I reached for the nightstand drawer and handed him the tube. “Do we need a condom?”
As much as I didn’t want to think about him being with other people, I knew he had. But I was also aware of the fact that we were tested for everything known to man and some things probably only known to the military, so I knew we were clean.
“Up to you. The only person I’ve been with in the last couple of months is you and Carly,” Brock said as he opened the tube, squirting some on his fingers.
I was fucking flabbergasted. He’d said he’d done this before, but when was the last time? Why the long dry spell?
The questions just kept spinning through my head as I watched Brock reach behind himself, and the look on his face as he prepped himself had me taking my cock in hand. Jesus fucking Christ, the man was sexy as hell.
How am I just now seeing this? We’ve been friends for years.
The sound of Brock’s fingers moving in his ass and the sounds he made had me trembling with need as I toyed with myself, trying to keep from coming by watching and listening to him.
I reached up, grabbed him by the neck, and pulled him toward me. “You need to hurry that shit along, or I’m going to come on your cock and not in your ass.”
Brock huffed a laugh. He kissed me savagely as he positioned himself over my cock and lowered himself slowly. I held myself steady, but fuck, it was so goddamn hard not to thrust up into him. I gripped his hips and forced myself to stay still, groaning with the effort.
“Holy fuck, you feel good. So fucking tight,” I gritted out through my teeth.
I watched a tear roll down his face as he leaned forward over me, whispering into the crook of my neck, “Fuck, you’re big, baby. So damn big.”
As hard as it was, I waited for him to let me know he was ready for more.
“You okay?” I asked.
He nodded and moved.
“Sweet fuck, Brock!”
Just that tiny little bit of movement sent lightning bolts through me. This wouldn’t last long if the Fourth of July detonated inside me every time he moved.
“Move,” he whispered.
“Thank fuck,” I growled, thrusting into him, and he mewled into my neck.
Groaning, I continued moving in and out of him as he rode my cock, meeting every thrust. Writhing against each other was fucking amazing. Who the fuck knew gay sex felt so damn good? I might have tried it sooner if I’d known it was like this.
Brock’s litany of “harder” and “more” got louder and louder until I flipped him on his back, never missing a beat. I thrust into him several times, fighting against his writhing and our sweat-soaked skin to find just the right position and grip. Suddenly, his body bowed, his head burrowing back into the pillows as his mouth fell open in a silent scream that quickly turned into a garbled growl.

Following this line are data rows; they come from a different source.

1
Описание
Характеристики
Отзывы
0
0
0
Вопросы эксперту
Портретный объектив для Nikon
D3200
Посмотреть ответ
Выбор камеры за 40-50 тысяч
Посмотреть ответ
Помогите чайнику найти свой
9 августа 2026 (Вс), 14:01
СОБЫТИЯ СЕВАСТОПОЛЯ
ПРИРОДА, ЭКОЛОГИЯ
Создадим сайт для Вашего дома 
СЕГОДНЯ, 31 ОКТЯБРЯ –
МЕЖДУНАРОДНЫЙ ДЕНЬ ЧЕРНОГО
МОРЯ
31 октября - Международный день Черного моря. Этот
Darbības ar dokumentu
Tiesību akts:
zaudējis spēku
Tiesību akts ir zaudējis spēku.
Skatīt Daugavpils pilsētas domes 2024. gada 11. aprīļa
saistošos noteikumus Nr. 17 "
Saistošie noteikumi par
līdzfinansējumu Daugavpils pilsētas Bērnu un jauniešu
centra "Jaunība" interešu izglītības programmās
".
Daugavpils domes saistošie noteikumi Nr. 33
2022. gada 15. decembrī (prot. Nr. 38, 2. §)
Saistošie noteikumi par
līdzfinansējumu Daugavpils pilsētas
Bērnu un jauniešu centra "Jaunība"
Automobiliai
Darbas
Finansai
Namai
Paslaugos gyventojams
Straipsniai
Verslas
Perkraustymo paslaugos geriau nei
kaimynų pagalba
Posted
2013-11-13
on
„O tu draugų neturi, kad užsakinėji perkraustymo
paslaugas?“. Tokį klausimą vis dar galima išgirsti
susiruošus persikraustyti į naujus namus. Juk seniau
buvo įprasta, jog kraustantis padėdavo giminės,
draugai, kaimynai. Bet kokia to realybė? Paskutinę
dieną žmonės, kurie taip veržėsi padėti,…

“FUCK!” I cried out as his body clamped down on mine, stilling my movements and milking the orgasm that had been building at the base of my spine out of me without warning.
I dropped onto him, relieved when I felt his cock still jumping from his orgasm. It would have been really fucking bad if I’d failed to get the man off. I’d never been a selfish loverin the past, but Brock was bringing out all sorts of shit I didn’t realize I’d had locked up inside me.
Like feelings for your best friend?
Ignoring the smartass that lived in my head, I rolled off Brock as my cock softened. We lay there in bed, side-by-side, as our breaths continued to come fast and harsh.
To say my mind was reeling was putting it mildly. It sped around so rapidly that I felt like one of those characters in the old cartoons I’d watched with my grandparents as a kid. If I were them or they were me, butterflies would be swirling around their head, and they’d be wobbling, barely able to stay upright.
I just fucked my best friend.
The words screamed in my head, flashing like headlights on a pitch-black night before my eyes. I knew it had happened. I could still feel his ass around my cock. My very sore cock.
Am I…gay?
I nearly laughed out loud. If you fuck guys, you’re gay. Or at least bi. Right? That was the definition. If you only fuck dudes, you’re gay. If you fuck both, you’re bi.
Guess I’m bi, then, because I’ve fucked a lot of women over the years.